Jacob stepped carefully from one patch of melted ice to another. Because he hoped to make it clear that he heard and understood what the man had said in spite of the man’s accent, Jacob smiled broadly and nodded quickly. That he felt somehow guilty about the graffiti in the parking garage was an emotion he sensed distinctly but didn’t care to explore.

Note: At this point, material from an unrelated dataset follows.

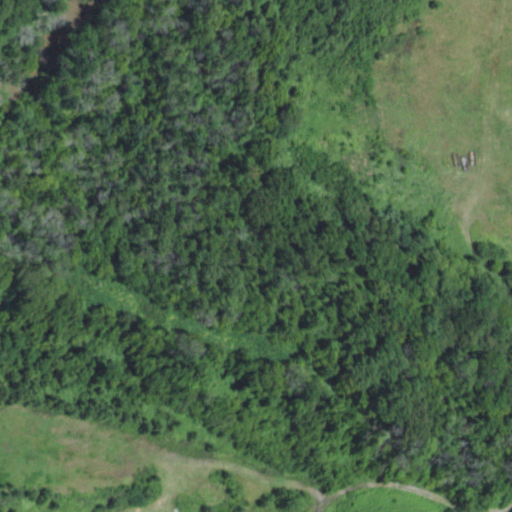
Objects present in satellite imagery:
river: (42, 57)
road: (363, 480)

Inside, he sat in the only available chair in the cramped waiting area nearest the door. He knew his wife was upstairs. He checked his watch. She’d be down in a half hour. He had that long to figure out if he was going to go up and see her or if he was going to wait for her here. Cold air rushed in every time the doors slid open. He didn’t take his jacket off. There was a television mounted to the wall opposite the door. It was showing a news program at very low volume. A panel of guests was discussing the algae they already predicted would be a problem in the lakes that summer. It was only December, Jacob thought, and already everyone was anxious about what summer might bring. On the floor directly across from him sat a dog carrier. There was a sleeping dog inside, a small dog, its still head lit by a square of light streaming in from above. He decided to go to Jenny, and walked toward the elevators. When he passed the dog, it woke up suddenly and stuck its wet muzzle out through the cage. He heard the claws clicking on the hard plastic. The woman who owned the dog smiled at Jacob and said, “He must like the way you smell.”